1. A method for calibrating a multiplicity of cameras on a vehicle in a common coordinate system, the method comprising the following steps:

a) acquiring camera images using each camera of the multiplicity of cameras;

b) ascertaining overlap regions of the camera images acquired in step a);

c) setting up a common optimization function, which describes alignments of each camera of the multiplicity of cameras as a target variable of the optimization, based on the overlap regions; and

d) solving the common optimization function set up in step c) to ascertain the alignments of each camera of the multiplicity of cameras.

2. The method as recited in claim 1, wherein the common coordinate system is a vehicle coordinate system.

3. The method as recited in claim 1, wherein a rectification of the camera images is implemented.

4. The method as recited in claim 1, wherein the alignment of each camera of the multiplicity of cameras is described by a rotation matrix, which describes the alignment of the camera relative to the common coordinate system.

5. The method as recited in claim 1, wherein the optimization function includes a system matrix, which describes relative alignment of the cameras relative to one another in the form of variables that are identified with a minimum error when the optimization function is solved in step d).

6. The method as recited in claim 1, wherein an optimization, which is at least of the second order, is performed to solve the optimization function.

7. The method as recited in claim 1, wherein a Gauss-Newton algorithm is used to solve the optimization function.

8. The method as recited in claim 1, wherein the multiplicity of cameras forms a camera circle in which the cameras cover at least a portion of an environment of the vehicle.

9. The method as recited in claim 1, wherein absolute alignment information is inserted into the common coordinate system for at least one camera of the multiplicity of cameras when setting up the optimization function.

10. The method as recited in claim 1, wherein pixels in the overlap region of different camera images are allocated to one another when setting up the common optimization function in step c).

11. A non-transitory machine-readable memory medium on which is stored a computer program for calibrating a multiplicity of cameras on a vehicle in a common coordinate system, the computer program, when executed by a computer, causing the computer to perform the following steps:

a) acquiring camera images using each camera of the multiplicity of cameras;

b) ascertaining overlap regions of the camera images acquired in step a);

c) setting up a common optimization function, which describes alignments of each camera of the multiplicity of cameras as a target variable of the optimization, based on the overlap regions; and

d) solving the common optimization function set up in step c) to ascertain the alignments of each camera of the multiplicity of cameras.

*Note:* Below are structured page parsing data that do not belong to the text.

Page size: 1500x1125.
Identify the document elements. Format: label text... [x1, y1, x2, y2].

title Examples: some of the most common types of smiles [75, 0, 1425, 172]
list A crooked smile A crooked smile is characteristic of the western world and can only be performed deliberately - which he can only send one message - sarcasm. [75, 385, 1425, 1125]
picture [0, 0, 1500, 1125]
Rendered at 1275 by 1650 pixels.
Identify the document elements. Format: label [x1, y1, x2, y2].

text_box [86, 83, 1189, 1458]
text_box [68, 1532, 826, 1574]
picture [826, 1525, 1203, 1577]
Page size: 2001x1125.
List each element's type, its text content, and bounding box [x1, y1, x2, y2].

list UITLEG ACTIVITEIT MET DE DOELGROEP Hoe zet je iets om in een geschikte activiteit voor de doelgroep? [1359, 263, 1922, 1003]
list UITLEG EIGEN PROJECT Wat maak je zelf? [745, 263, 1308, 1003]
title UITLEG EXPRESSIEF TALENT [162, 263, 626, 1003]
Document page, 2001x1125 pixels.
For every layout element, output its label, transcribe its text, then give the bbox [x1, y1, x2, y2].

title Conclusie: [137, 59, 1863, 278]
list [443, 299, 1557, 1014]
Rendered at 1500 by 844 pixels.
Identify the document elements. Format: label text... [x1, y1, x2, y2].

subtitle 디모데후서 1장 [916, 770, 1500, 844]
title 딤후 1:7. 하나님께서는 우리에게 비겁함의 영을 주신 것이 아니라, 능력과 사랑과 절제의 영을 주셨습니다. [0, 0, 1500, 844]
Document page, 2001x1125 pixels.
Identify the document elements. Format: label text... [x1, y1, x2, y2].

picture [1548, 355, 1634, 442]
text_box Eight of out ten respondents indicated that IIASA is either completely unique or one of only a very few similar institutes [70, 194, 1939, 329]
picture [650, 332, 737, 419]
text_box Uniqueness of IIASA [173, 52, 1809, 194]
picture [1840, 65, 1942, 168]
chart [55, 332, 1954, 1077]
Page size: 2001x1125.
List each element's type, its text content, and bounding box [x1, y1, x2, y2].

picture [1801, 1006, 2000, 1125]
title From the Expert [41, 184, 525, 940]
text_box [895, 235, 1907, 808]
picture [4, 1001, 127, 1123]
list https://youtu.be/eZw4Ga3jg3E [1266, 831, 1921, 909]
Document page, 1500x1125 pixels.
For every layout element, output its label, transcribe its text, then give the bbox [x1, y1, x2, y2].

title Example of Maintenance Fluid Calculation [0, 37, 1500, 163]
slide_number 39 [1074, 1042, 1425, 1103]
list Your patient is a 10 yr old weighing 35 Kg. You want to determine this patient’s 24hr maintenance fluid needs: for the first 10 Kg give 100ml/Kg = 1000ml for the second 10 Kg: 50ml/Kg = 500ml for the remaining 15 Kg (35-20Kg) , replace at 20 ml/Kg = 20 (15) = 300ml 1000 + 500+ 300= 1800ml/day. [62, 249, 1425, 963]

12. A control device configured to calibrate a multiplicity of cameras on a vehicle in a common coordinate system, the control device configured to:

a) acquire camera images using each camera of the multiplicity of cameras;

b) ascertain overlap regions of the camera images acquired in step a);

c) set up a common optimization function, which describes alignments of each camera of the multiplicity of cameras as a target variable of the optimization, based on the overlap regions; and

d) solve the common optimization function set up in step c) to ascertain the alignments of each camera of the multiplicity of cameras.